My mom taught me to let their taunts and pranks slide off me like water. "I'm OK with that," she trained me to say, when they tried to threaten me or make me feel hopelessly alone. Sometimes it worked. Sometimes it failed miserably. After Josef Nelson's much older and much scarier sister retaliated on the girls on my behalf in their own restroom run-in, it felt like the whole school got involved. Everyone chose a side. Some riled-up kid threw rocks at my mom's car one day. We got called individually to the principal's office for stern talking-to's, and then we rode out the last few weeks of the school year relatively unscathed. I stopped talking to Josef and studied extra hard for final exams. I switched schools in 6th Grade--we commuted 15 minutes to St. Ben's Catholic Elementary in a suburban part of Leduc, AB. Later that year I received handwritten apology notes from each of the girls who were my best friends until they bullied me into leaving town. It was bittersweet. The apology only reminded me of the whole embarrassing escapade: how I'd permanently lost my best friends and started a war and had to start over. I moved on fairly easily, but I was quieter and avoided conflict at all costs after that.

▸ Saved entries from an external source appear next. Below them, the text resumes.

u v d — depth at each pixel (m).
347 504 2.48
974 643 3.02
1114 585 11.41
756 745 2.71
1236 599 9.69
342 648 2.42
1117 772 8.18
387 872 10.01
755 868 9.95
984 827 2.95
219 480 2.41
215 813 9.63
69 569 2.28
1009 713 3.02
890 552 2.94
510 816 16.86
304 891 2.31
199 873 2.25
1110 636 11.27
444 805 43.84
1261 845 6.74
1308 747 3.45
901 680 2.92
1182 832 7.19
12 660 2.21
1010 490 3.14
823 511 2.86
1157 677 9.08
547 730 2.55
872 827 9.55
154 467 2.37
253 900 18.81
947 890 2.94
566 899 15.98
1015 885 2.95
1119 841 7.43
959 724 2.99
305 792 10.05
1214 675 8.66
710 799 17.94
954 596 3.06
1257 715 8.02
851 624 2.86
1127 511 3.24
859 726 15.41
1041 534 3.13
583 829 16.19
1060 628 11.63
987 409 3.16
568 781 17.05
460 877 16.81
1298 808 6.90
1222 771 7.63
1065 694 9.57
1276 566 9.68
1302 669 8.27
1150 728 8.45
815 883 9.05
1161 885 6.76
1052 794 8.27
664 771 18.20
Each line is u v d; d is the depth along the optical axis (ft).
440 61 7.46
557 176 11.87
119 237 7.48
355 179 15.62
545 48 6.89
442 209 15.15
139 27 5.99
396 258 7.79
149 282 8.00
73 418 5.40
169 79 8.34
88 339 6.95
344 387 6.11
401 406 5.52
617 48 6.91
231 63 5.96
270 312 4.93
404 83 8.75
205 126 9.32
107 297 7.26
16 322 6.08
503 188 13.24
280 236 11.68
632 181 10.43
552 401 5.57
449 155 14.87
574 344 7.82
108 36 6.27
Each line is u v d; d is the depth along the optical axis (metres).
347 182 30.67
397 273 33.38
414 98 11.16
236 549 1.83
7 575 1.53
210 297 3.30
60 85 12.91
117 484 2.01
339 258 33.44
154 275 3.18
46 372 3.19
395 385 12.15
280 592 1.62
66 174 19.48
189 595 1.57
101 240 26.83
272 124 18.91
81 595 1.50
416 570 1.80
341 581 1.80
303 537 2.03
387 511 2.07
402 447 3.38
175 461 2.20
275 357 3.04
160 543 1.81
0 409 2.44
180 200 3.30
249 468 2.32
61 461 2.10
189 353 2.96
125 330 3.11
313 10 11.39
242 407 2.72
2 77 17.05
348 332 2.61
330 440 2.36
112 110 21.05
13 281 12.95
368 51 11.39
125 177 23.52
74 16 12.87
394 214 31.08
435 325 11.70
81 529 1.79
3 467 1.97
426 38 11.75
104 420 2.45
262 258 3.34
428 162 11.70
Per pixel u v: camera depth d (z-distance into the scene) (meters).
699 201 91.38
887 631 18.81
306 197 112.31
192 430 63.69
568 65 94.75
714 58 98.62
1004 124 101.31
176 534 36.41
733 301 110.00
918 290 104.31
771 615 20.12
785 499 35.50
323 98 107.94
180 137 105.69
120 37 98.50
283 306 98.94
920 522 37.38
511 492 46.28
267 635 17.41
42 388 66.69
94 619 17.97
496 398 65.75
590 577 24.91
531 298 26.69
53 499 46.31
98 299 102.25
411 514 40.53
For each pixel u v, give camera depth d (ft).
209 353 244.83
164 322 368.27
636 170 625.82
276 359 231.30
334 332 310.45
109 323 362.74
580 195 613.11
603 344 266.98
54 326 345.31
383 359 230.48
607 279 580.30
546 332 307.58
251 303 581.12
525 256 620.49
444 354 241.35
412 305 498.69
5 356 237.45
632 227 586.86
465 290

I started to view friendships with girls differently. I gravitated towards nerdier kids, was comfortable saving my extroverted self for dance recitals and family gatherings. I never stopped finding solace in school work. Teachers were so much easier to please than the popular assholes who sat in their classes. Teachers told me exactly what to study, where to study it, and how much to know. Popular kids searched endlessly for ways to catch me in what I didn't know, and I didn't know a lot. Popular girls would secretly listen in on three way calls with the boys I liked, and spread rumors about me based on their shifting daily moods. Popular boys would brag about the sex they were having with girls in older grades or other schools, and prod at the pockets of my backpack until they found something humiliating (like my purple teletubby keychain or the pair of flowered panties I'd changed out of at dance class the night before). They would flash their 7th grade penises in shop class when the teacher was out of the room, or in a corner of the computer lab when we were supposed to be practicing our typing skills. In the more boisterous afternoons, they would call me funny names, that I would later learn were racially significant, and turn around and ask to copy my homework the next morning, which I got caught doing more than once and had no explanation for. If I wasn't so scarred from the 5th grade, I might have felt brave enough to call them out: "Knock it off, you little sh*ts." I didn't know yet that the boys weren't as catty and vengeful in general and probably could have used the message. Instead, I just pinched my eyes closed when they reached for their belts, and let their slurs, which carried no weight on my ears, roll off me.

I just wanted to be liked, and not be rushed into caring about sex--a theme that remained a kind of constant lesson in my life.